本文 —
•••
今日はフランクフルトに限らずどこのオペラ・ハウスもお休み。私も昼近くまで寝て、それから昼食を取りに少し街を歩いみると、お昼過ぎにはどこの店もたたんでしまい、天気も悪いので再びホテルに戻って寝て、夜にホテル内のガラすきのレストランで食事してまた寝るという生活。若干疲れていたのでちょうど良かったです。


12月25日

クリスマス当日、雨。博物館も美術館もすべて閉まっていて、教会のみが今日は年で最も重要な営業日ということで開いています。せっかくなので、どこかの教会にでも行ってみようかと、1848年にフランクフルト国民会議の開かれたパウルス教会に行っても面白いかなあとか考えていた時、隣町にマインツがあることを思い起こしまして、「そうだ、西洋史でしかしらないマインツ大司教とやらを見てみよう」とばかりに急遽ホテルを出発、ミサが見れればいいけどと思って中央駅に。しかし、マインツ行きの列車は30分遅れ、その上、いつの間にか待っているホームの行き先案内板が全然方向が違うことで、発着ホームの変更を知った具合で、これはミサに間に合わないかも(もっとも、何時から始まるかは知りませんでしたが)と思いつつ、10時15分にようやくフランクフルト駅をICが出てゆきました。途中オペルの巨大な向上の前を過ぎ、初めて見るライン川を渡り、ライン左岸線(右岸線もあります)に入ってすぐにマインツです。時間にして30分ほど。
•••
データ内容 —

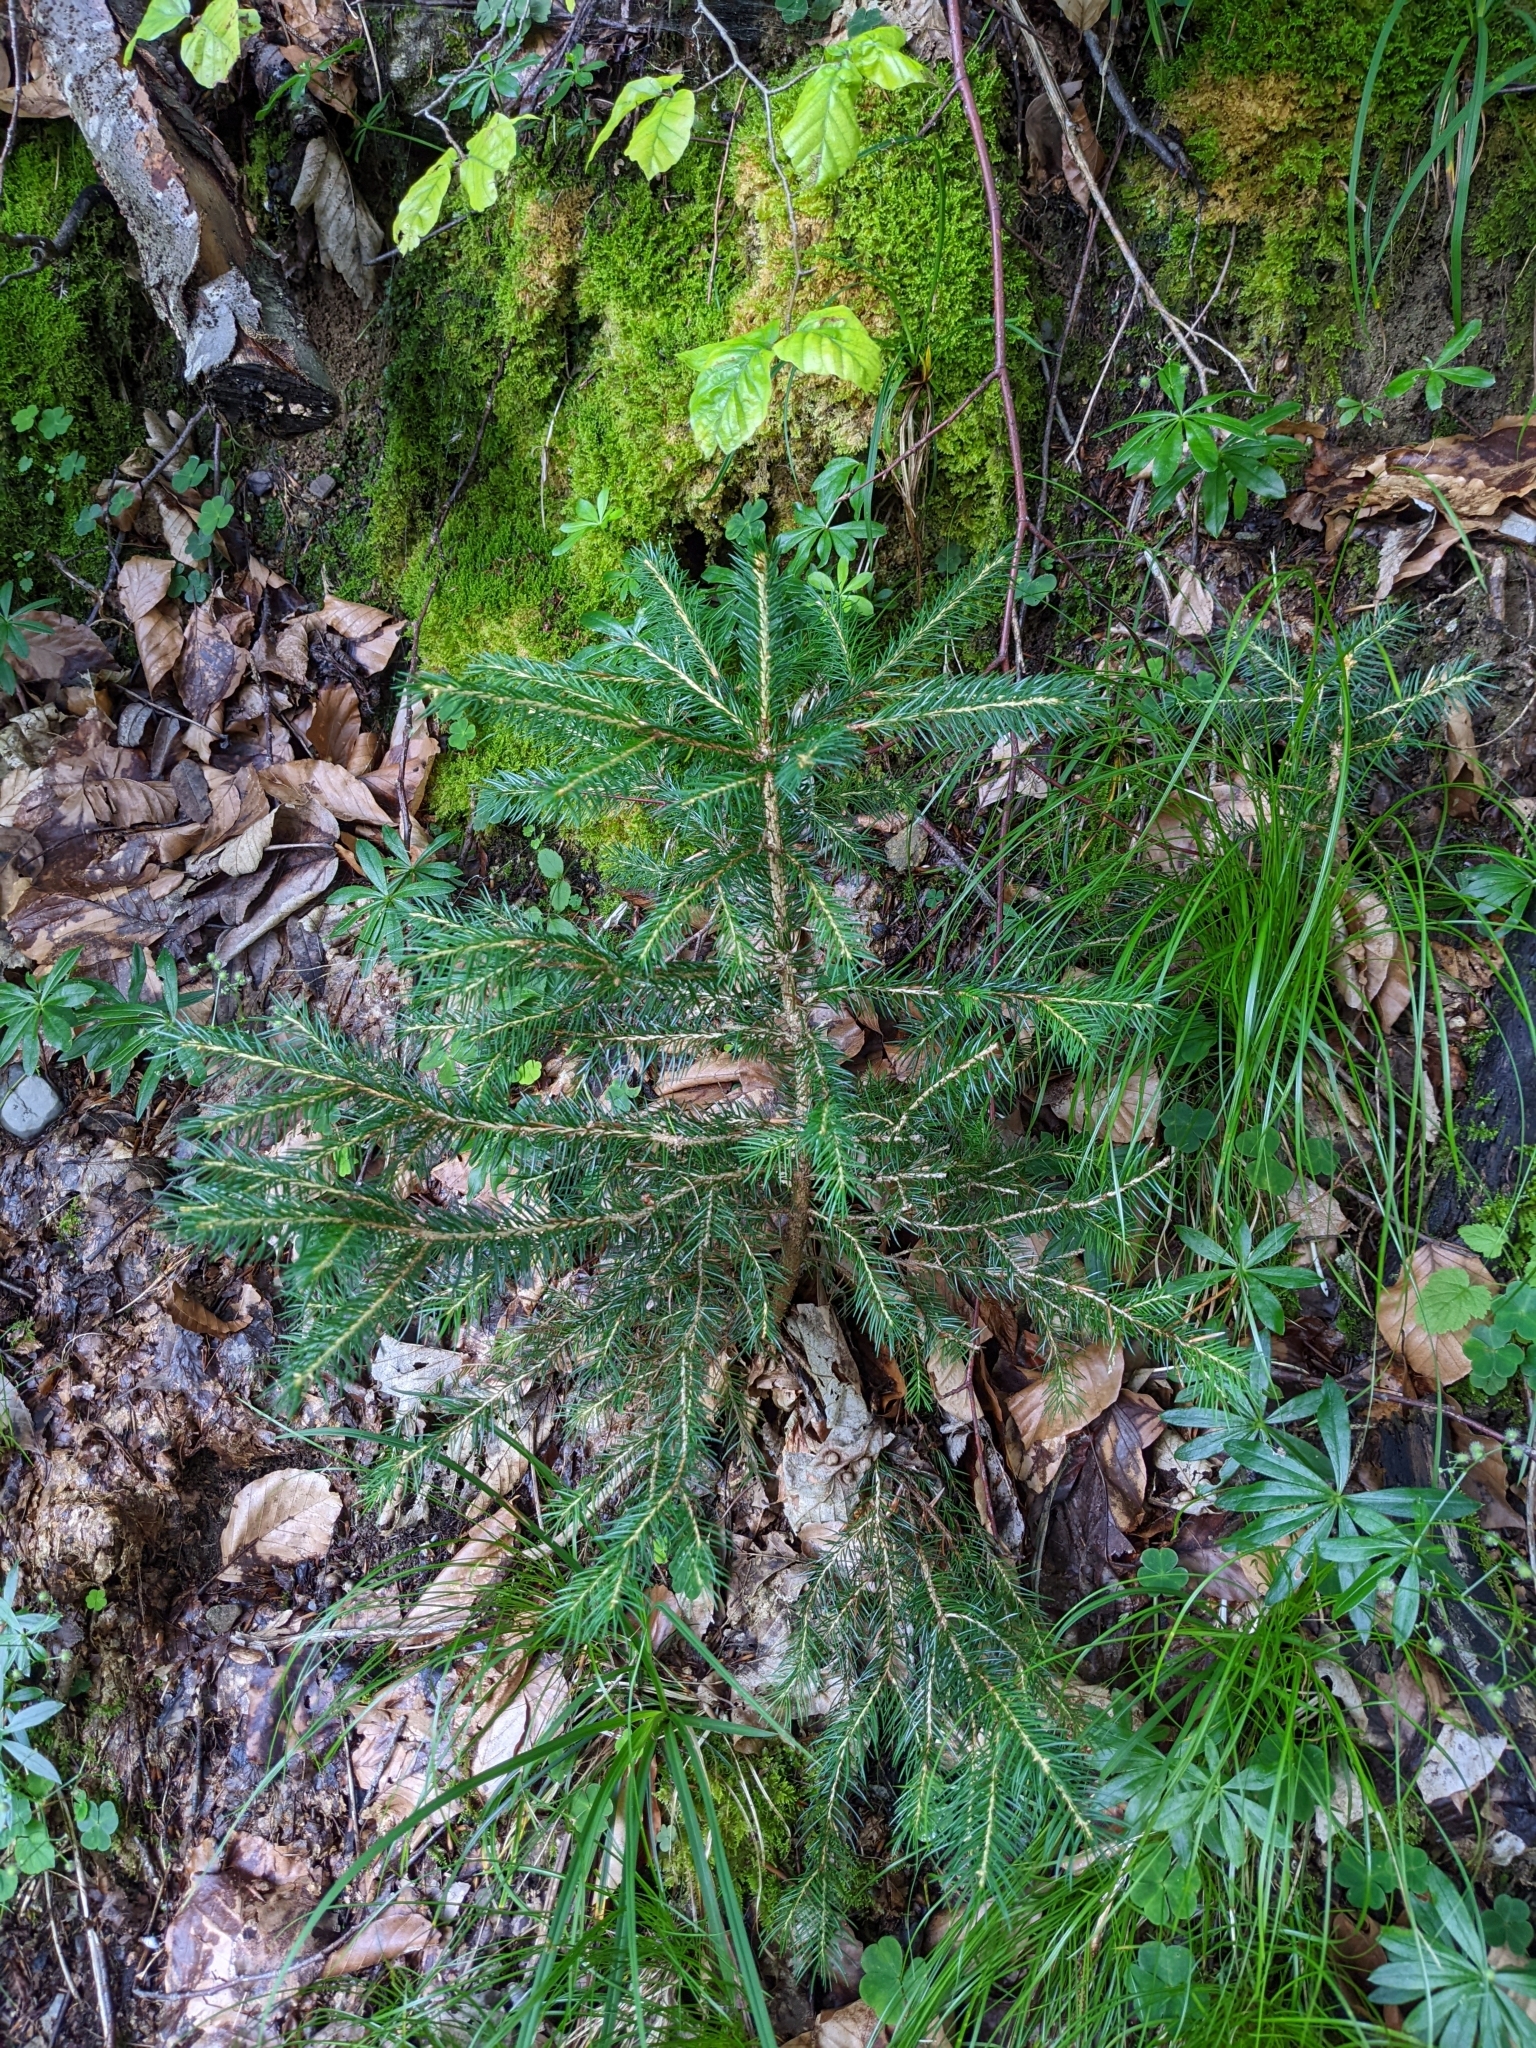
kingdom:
•••
課題 —
フランクフルトのクリスマスを記した本文から、「クリスマス当日、雨。博物館も」以降「です。時間にして30分ほど。」までを一字も変えずに書き写してください。

解答 —
クリスマス当日、雨。博物館も美術館もすべて閉まっていて、教会のみが今日は年で最も重要な営業日ということで開いています。せっかくなので、どこかの教会にでも行ってみようかと、1848年にフランクフルト国民会議の開かれたパウルス教会に行っても面白いかなあとか考えていた時、隣町にマインツがあることを思い起こしまして、「そうだ、西洋史でしかしらないマインツ大司教とやらを見てみよう」とばかりに急遽ホテルを出発、ミサが見れればいいけどと思って中央駅に。しかし、マインツ行きの列車は30分遅れ、その上、いつの間にか待っているホームの行き先案内板が全然方向が違うことで、発着ホームの変更を知った具合で、これはミサに間に合わないかも(もっとも、何時から始まるかは知りませんでしたが)と思いつつ、10時15分にようやくフランクフルト駅をICが出てゆきました。途中オペルの巨大な向上の前を過ぎ、初めて見るライン川を渡り、ライン左岸線(右岸線もあります)に入ってすぐにマインツです。時間にして30分ほど。